For the first quarter ended April 19, 2025, Advance Auto Parts (NYSE:AAP) reported an adjusted loss per share of $0.22, significantly beating analyst estimates of a $0.69 loss. Revenue came in at $2.58 billion, surpassing the consensus forecast of $2.51 billion. However, this represents a decline from $2.8 billion in the same quarter last year.
Comparable store sales decreased 0.6% YoY, excluding store closing sales at over 500 corporate locations that were shuttered as part of the company’s optimization program. Gross profit margin contracted to 42.9% from 43.4% in the prior-year quarter, primarily due to liquidation sales at closing stores.
"The Advance team delivered better than expected sales and profitability in the first quarter," said Shane O’Kelly, president and CEO. "During the quarter, we also successfully completed our store footprint optimization within an accelerated timeframe, while continuing to make progress on our other strategic initiatives."

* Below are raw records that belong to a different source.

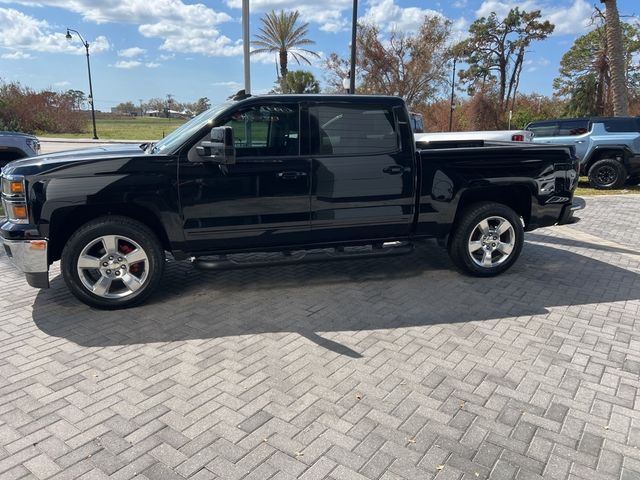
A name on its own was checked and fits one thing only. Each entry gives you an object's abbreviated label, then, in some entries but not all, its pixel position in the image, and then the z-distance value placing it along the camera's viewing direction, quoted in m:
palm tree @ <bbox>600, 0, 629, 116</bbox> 15.66
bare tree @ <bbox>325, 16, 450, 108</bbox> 32.59
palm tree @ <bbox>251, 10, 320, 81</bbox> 33.41
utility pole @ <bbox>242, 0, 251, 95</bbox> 9.80
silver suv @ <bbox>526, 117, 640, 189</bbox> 12.36
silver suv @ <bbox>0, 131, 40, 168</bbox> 8.63
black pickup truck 4.32
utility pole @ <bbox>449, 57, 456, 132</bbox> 34.84
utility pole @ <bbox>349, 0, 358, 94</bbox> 14.05
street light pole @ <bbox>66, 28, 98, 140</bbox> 33.81
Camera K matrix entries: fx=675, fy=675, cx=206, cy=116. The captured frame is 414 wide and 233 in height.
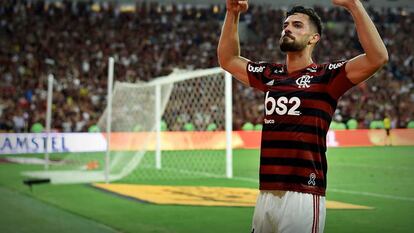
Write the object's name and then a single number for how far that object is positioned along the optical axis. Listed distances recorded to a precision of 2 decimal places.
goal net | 14.73
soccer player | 3.50
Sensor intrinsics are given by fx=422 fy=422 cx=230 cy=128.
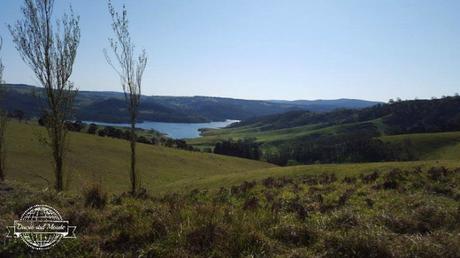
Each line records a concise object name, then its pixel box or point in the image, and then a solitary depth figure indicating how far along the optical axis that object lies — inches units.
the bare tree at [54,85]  709.3
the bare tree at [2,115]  1230.3
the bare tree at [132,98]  984.9
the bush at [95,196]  421.1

Despite the challenging economic backdrop, including recently implemented tariffs, Advance Auto Parts reaffirmed its full-year 2025 guidance. The company expects net sales between $8.4 billion and $8.6 billion, with comparable store sales growth of 0.5% to 1.5%. Adjusted earnings per share are projected to be in the range of $1.50 to $2.50 compared to the consensus estimate of $1.54.